Jurassic 2.3.0 Release Announcement

The main focus of Jurassic 2.3.0 includes improvements in grounded generation, making it more reliable and less prone to hallucinations. The new version demonstrates increased performance in output based on a specified context, such as an article, document or report. Popular applications of grounded generation are observed in tasks such as contextual question answering, summarization, and description generation.
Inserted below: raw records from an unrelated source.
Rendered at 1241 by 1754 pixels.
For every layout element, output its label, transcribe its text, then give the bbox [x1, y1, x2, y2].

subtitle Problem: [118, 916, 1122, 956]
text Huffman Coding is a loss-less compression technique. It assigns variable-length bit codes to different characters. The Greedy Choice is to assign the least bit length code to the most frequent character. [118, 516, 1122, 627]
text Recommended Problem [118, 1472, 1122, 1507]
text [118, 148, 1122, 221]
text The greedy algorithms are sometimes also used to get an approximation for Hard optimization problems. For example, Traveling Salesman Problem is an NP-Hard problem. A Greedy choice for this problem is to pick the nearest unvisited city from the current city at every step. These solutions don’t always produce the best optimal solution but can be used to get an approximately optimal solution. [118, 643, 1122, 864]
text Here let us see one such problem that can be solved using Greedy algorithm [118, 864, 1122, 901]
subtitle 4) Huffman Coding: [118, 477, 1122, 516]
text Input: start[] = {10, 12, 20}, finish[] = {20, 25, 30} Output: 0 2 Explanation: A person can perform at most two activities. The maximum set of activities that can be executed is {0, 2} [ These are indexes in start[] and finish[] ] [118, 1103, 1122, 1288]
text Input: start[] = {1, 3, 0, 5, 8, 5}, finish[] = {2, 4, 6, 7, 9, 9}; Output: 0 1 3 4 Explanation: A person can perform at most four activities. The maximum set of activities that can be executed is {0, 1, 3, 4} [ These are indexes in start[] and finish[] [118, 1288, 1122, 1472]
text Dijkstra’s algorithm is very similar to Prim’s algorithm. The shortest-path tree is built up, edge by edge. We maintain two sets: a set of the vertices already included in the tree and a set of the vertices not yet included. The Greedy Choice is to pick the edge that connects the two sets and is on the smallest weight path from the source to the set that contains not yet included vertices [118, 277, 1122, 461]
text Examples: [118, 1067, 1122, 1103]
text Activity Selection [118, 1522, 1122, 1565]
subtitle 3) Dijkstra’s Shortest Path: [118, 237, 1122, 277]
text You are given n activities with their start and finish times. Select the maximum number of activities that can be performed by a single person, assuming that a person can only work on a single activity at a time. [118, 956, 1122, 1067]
The new version is available on Jurassic Ultra and Mid models.

Improved Capabilities

Grounded Question Answering - The new version is much better at answering a question based on provided information. According to our evaluations, Jurassic 2.3.0 contains 18% less factuality issues overall. In particular, the new version is 87% more likely to acknowledge that the question cannot be answered based on the provided context, making it much more honest and reliable. For example, when providing the History of Target Corporation Wikipedia page as context and asking the model a question about initiatives taken in 2023, the model replies that it cannot provide an answer. The article’s content contains events up until 2022, so this is the correct answer. Prior versions of Jurassic did not admit that this and instead hallucinated an answer.
Another example is this HBR article on Generative AI provided as context. The following is an example of a question that the article correctly does not provide an answer to.

PROMPT
Context:
{{Article's content}}

answer the following question based only on the context:
What are the specific challenges or obstacles faced by companies in implementing generative AI in HR and legal functions?

COMPLETION
From the presented context, I was unable to find an answer

The model is also more reliable when the question can be answered by using the context.

PROMPT
Context:
{{Article's content}}

answer the following question based only on the context:
According to the Gartner survey in the third quarter of 2023, what percentage of executive leaders reported their organization is either piloting or has already implemented generative AI solutions?

COMPLETION
According to the Gartner survey, 45% of executive leaders reported that their organization is piloting or experimenting with generative AI, and another 10% said they’ve already gone live with solutions.

Summarization - The new version shows significant improvements in generating factual summarizations. The new model includes, on average, 33% less unfactual claims, making summarizations much more reliable.

Grounded Description Generation - The model makes fewer factuality mistakes when generating a business, website or product description.